The data:

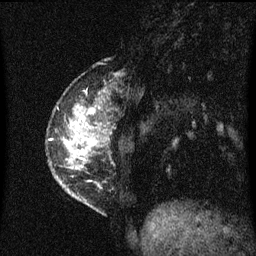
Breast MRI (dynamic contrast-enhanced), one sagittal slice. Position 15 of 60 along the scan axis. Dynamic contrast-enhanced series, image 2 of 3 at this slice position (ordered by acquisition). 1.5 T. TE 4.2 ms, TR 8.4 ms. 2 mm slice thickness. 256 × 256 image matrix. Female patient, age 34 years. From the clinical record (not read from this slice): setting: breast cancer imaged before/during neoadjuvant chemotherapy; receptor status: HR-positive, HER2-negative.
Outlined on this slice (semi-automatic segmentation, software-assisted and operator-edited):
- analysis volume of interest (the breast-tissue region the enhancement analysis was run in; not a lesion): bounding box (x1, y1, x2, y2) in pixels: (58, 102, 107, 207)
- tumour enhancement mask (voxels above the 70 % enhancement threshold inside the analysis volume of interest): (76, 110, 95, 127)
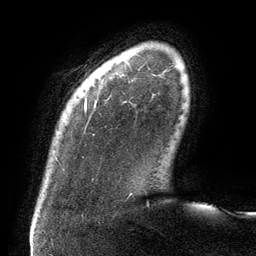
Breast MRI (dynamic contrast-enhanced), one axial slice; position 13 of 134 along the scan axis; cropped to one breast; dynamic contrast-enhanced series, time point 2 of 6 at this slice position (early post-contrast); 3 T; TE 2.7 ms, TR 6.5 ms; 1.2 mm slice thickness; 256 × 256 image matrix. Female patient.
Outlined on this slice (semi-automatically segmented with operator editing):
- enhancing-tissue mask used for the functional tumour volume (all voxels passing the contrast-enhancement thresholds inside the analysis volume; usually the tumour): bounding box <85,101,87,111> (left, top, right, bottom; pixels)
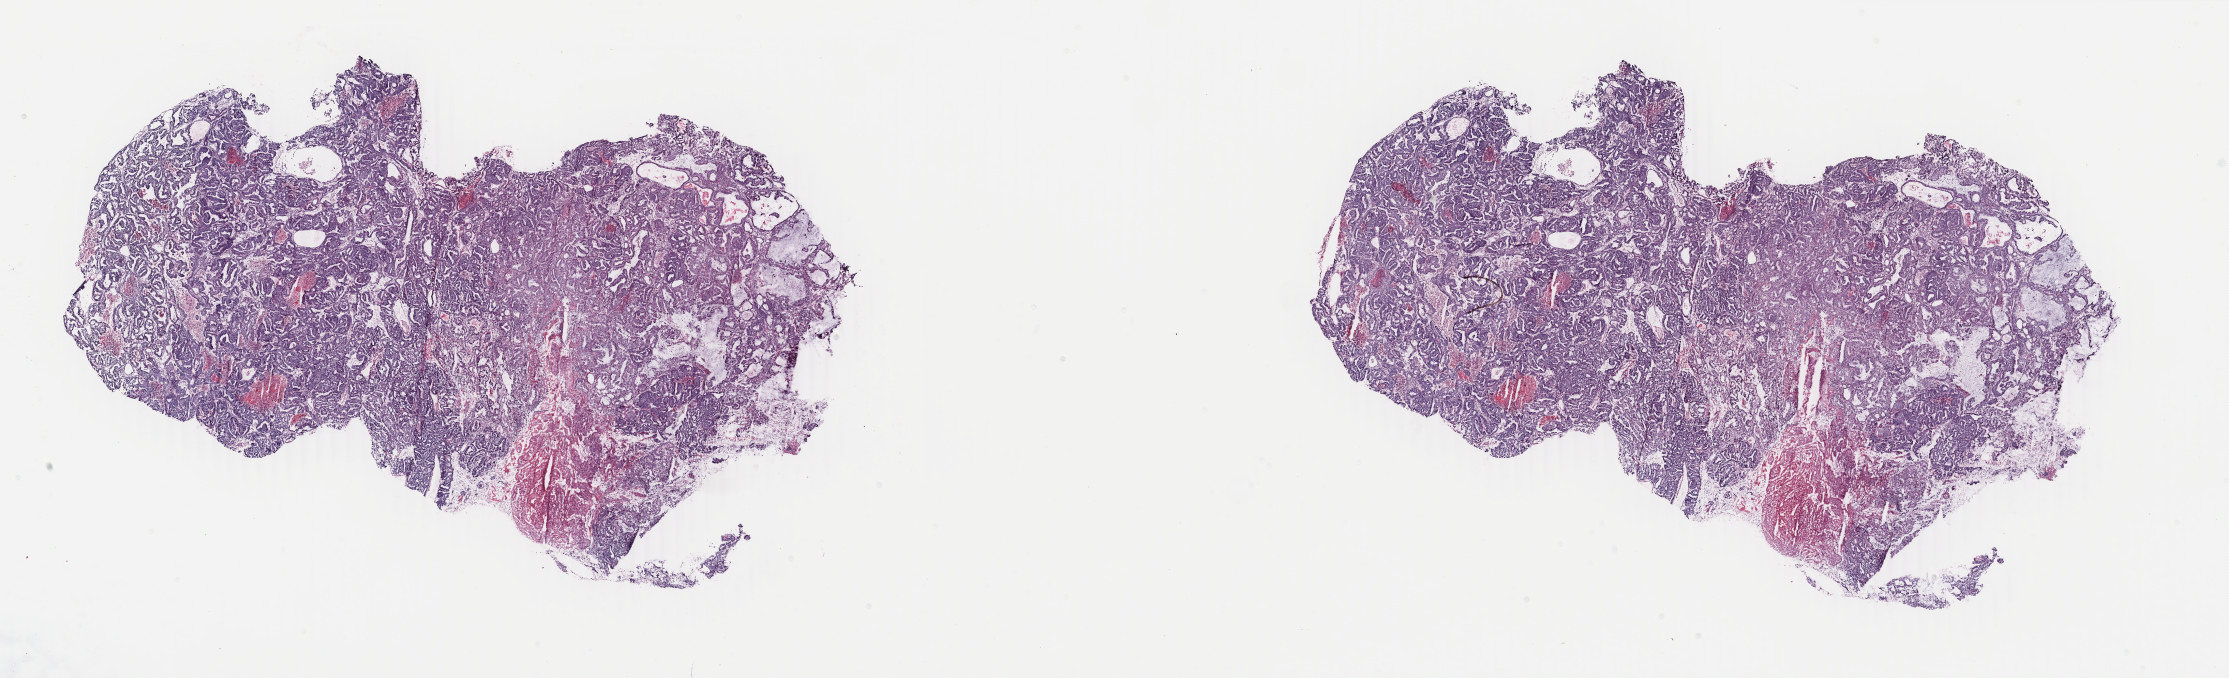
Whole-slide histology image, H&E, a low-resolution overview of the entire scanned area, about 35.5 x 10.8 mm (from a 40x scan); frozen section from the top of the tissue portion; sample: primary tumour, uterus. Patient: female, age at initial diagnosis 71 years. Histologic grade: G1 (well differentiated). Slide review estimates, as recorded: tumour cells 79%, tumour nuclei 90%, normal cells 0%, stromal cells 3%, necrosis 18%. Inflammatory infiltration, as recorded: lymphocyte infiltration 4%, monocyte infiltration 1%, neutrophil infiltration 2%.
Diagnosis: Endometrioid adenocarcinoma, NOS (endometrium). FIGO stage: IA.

---

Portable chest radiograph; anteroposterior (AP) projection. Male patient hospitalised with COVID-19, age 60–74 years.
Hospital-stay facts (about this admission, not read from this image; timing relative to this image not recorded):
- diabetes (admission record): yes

Description of the task:
Print, exactly, each line above from the one with "Outlined on this slice (semi-automatically" to the one with "Diagnosis: Endometrioid adenocarcinoma, NOS", end lines included. Leave pictures out of it.

Exercise answer:
Outlined on this slice (semi-automatically segmented with operator editing):
- enhancing-tissue mask used for the functional tumour volume (all voxels passing the contrast-enhancement thresholds inside the analysis volume; usually the tumour): bounding box <85,101,87,111> (left, top, right, bottom; pixels)
Whole-slide histology image, H&E, a low-resolution overview of the entire scanned area, about 35.5 x 10.8 mm (from a 40x scan); frozen section from the top of the tissue portion; sample: primary tumour, uterus. Patient: female, age at initial diagnosis 71 years. Histologic grade: G1 (well differentiated). Slide review estimates, as recorded: tumour cells 79%, tumour nuclei 90%, normal cells 0%, stromal cells 3%, necrosis 18%. Inflammatory infiltration, as recorded: lymphocyte infiltration 4%, monocyte infiltration 1%, neutrophil infiltration 2%.
Diagnosis: Endometrioid adenocarcinoma, NOS (endometrium). FIGO stage: IA.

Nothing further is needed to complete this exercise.